Sunday, November 8, 2009

The Christmas Ale of 09

Grain Bill
94% Marris Otter English 2 row Pale
2.5% Crystal 120
2.5% Victory
1% Black Patent
Horizon 9% Alpha added at 60 minutes
Secret Spices
Oh come on! It wouldn't be a secret if I told you. ;) I'll be nice and let you in on them after I have a few tastings.
London Ale (Wyeast Labs 1028) I made a 1.040 gravity starter 24 hours prior
I started this yesterday (7nov09) morning about 8am. I had a very late night fixing my latest gadgetry. It's a called a mash tun. What's a mash tun?

In laymen terms it's a vessel where I can steep the grains used for making beer. When the grains are steeped at a given temperature they release sugars. These sugars are food for yeast. The yeast eats the sugars and produce alcohol. Why the late night? I had to rig the mash tun so the grains wouldn't get stuck in the drain valve. Normally an easy job but I ordered the wrong size (or so I thought) false bottom pictured above to the right. Anyway I fixed/rigged it and everything went pretty smooth.
After the grain gets soaked in the above mash tun (approximately 1 hour@155-160 degrees) it gets drained and hotter temp water is showered over the grains to rinse the leftover sugars off the grains.
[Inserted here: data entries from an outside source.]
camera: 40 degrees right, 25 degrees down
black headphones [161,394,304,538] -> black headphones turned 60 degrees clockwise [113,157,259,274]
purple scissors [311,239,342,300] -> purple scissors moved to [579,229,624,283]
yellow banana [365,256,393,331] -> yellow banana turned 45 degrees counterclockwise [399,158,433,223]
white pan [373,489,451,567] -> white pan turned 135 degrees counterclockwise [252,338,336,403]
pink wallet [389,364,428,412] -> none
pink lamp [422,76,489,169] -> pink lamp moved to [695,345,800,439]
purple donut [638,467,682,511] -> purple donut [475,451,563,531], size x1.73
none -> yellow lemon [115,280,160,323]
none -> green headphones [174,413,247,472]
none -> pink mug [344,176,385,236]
I didn't rinse the grains immediately like I'm supposed to so I missed some of the sugars. After measuring the gravity/plato my efficiency was around 55% of what I'm supposed to have. This means I'll have a 9.8% alcohol by volume in the beer instead of the 11 or 12%. This may also help me in the end so I may have screwed up in a good way. We'll see in three weeks. After I drain the mash tun and after a recirculation of wort back into the grain bed I bring the wort to a cautious yet ferocious boil. About 5 minutes I start to add hops. In the last minute of the boil I add the "secret spices".
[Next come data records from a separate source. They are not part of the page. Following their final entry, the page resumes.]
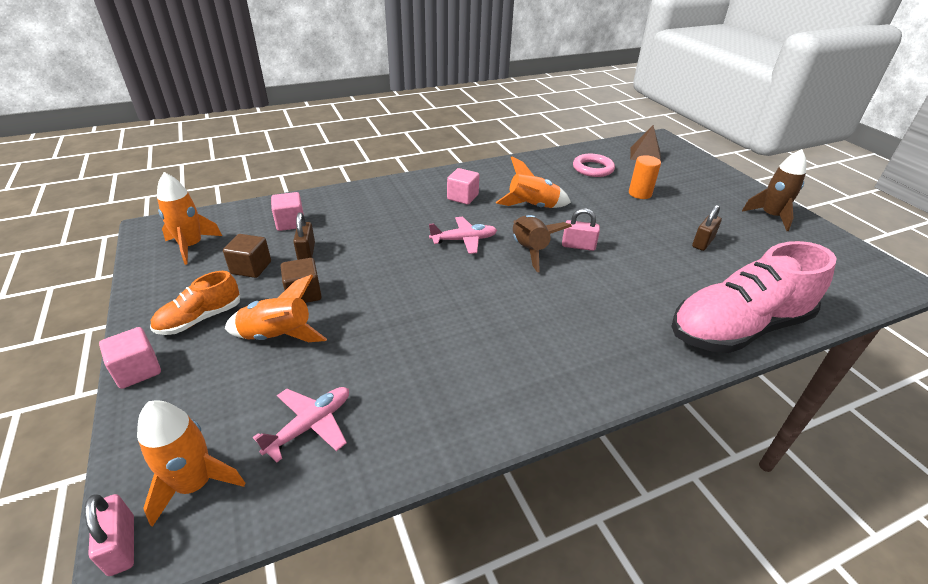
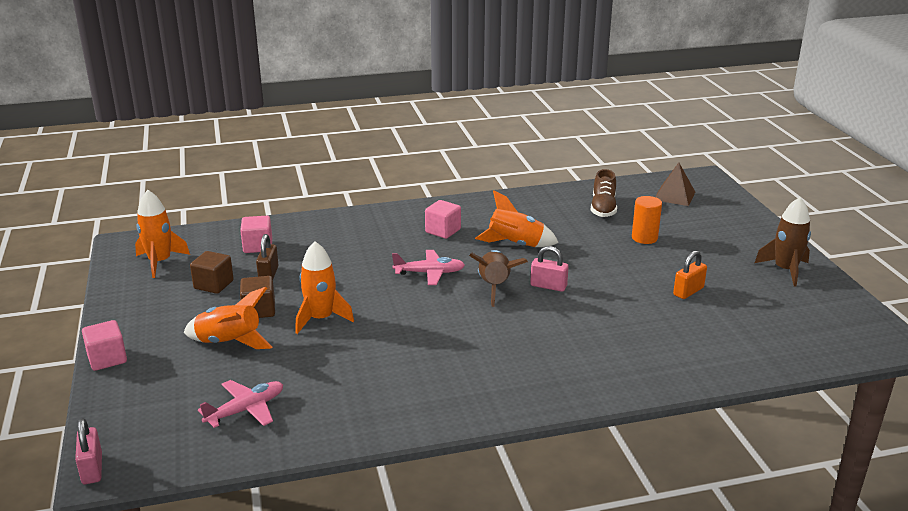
camera: 10 degrees right, 10 degrees down
orange rocket [137,400,245,527] -> orange rocket moved to [295,241,354,334]
orange shoe [150,271,240,335] -> none
pink ring [573,154,615,177] -> brown shoe [591,169,617,217]
pink shoe [671,241,836,353] -> none
brown padlock [692,205,722,251] -> orange padlock [673,251,707,299]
I let it boil for another minute, remove it from the heat and stir it clockwise (doesn't matter which direction) to create a whirlpool effect. This pushes all the extra "floaters" to the bottom. When I'm done stirring I use an immersion chiller (above right) to cool it down. I highly recommend getting one of these. Before I had one I had to put the hot wort into an ice bath and wait sometimes 2 to 3 hours for it to cool. You have to let it cool before adding the yeast otherwise you can kill the yeast. With the use of a chiller the 200+ degree wort can cool to 66 degrees in as fast as 7 minutes! The faster the cooling the less time you wait and the less time the beer is exposed to the air which could lead to nasty infections. After the cooling I take a gravity reading with a hydrometer. It measures the weight of the sugar in the water. When the fermentations finished I'll take a second reading and the difference will equal the alcohol percentage. In this particular instance my OG (original gravity/initial reading) is 1.080.
So for now it's sitting in my fermenter chiller at 66 degrees.